It contains more calcium than whole milk and more vitamin C than oranges, as well as a large amount of other nutrients that are beneficial to human health. It is watercress, a perennial plant that grows spontaneously in marshy areas but which is now being tried to cultivate. Let's discover its properties and uses in cooking and medicine
In ancient times it was considered capable of fortifying the mind and stimulating the most ardent passions. Today science has discovered that it is the vegetable with the highest nutrient content between vitamins and calcium and that it can perform a cancer prevention action. It is watercress (scientific name Lepidium sativum), a perennial plant of the Brassicaceae family that grows spontaneously along streams and marshy soils, which can also be used for various preparations in the kitchen. It has recently begun its experimental cultivation on a Cnr farm.
Between history and legend
With a slightly pungent smell, watercress is mentioned in several herbal treatises as a healing and aphrodisiac plant. Already known to the Egyptians, Petronius mentions it in the Satyricon about a vegetable juice smeared by a priestess of Priapus on the genitals of Encolpius, suffering from impotence. But still in the second half of the nineteenth century, Dr. Paolo Mantegazza in the book “Igiene dell'amore", listing the exciting foods, recommends their consumption at the table to patients afflicted by asthenia and lack of sexual desire.
Almost like a sponge
Watercress is a perennial herbaceous plant 30-40 centimeters high which requires particular environmental conditions to grow: humid places, especially aquatic-marshy places (ditches, springs, fountains, ponds and streams), in the presence of still or flowing waters , forming large prostrate bushes. It blooms between March and July and is harvested in autumn. The flowers are white, the fruits consist of small siliques containing dark colored seeds.
Having a high absorbent capacity, it is necessary to pay attention to where it is collected: in locations free from sources of chemical pollution (landfills, intensive cultivation) and biological (human or animal fecal material can be a source of transmission of pathogens , especially salmonellae and parasitic worms). This warning obviously applies to all wild species (submerged, emerging or floating), collected for food and medicinal use, which live in humid and aquatic environments.
A concentrate of nutrients
Researchers at William Paterson University in New Jersey have classified watercress as the most nutrient-rich fruit and vegetable product. In fact, it contains large amounts of vitamin K, four times more beta-carotene and vitamin A than apples, tomatoes and broccoli, more vitamin C than oranges, more calcium than whole milk and more iron than spinach. Furthermore, watercress contains glucosinolates, which are believed to be able to fight some forms of colon, breast, lung and prostate cancer.
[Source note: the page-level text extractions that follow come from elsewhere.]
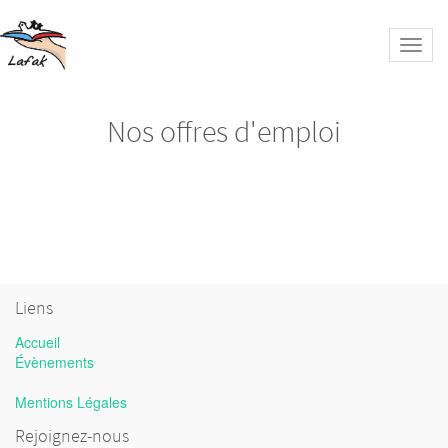
Bascu
la
naviga
Nos offres d'emploi
Liens
Accueil
Évènements
Mentions Légales
Rejoignez-nous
It is also a valuable source of lutein and zeaxanthin, two carotenoids that protect the retina from aging. Watercress also contains vitamin B6, potassium, phosphorus and iodine.
Uses in the kitchen
Fresh cress leaves are usually used for food, because once dried they lose most of their properties. The taste is slightly acrid tending to spicy and vaguely reminiscent of mustard, so it goes well with mixed salads, sauces, canapés, croutons, appetizers, fresh cheeses, dishes based on vegetables, fish or meat.
It can also be eaten cooked to flavor soups, soups and risottos.
In herbal medicine its tonic, antiscorbutic,
stomachic, detoxifying, vitaminizing, remineralizing and diuretic. Modern phytotherapy uses the purifying action of watercress to treat
subjects intoxicated by tobacco. To make the most of its detoxifying action, it can also be administered in the form of an infusion or syrup, together with other plants such as heather and fumitory.
A folk remedy for curing burns, scalds and rashes, consists
in using the fresh plant in the form of a poultice, to be applied on the affected part.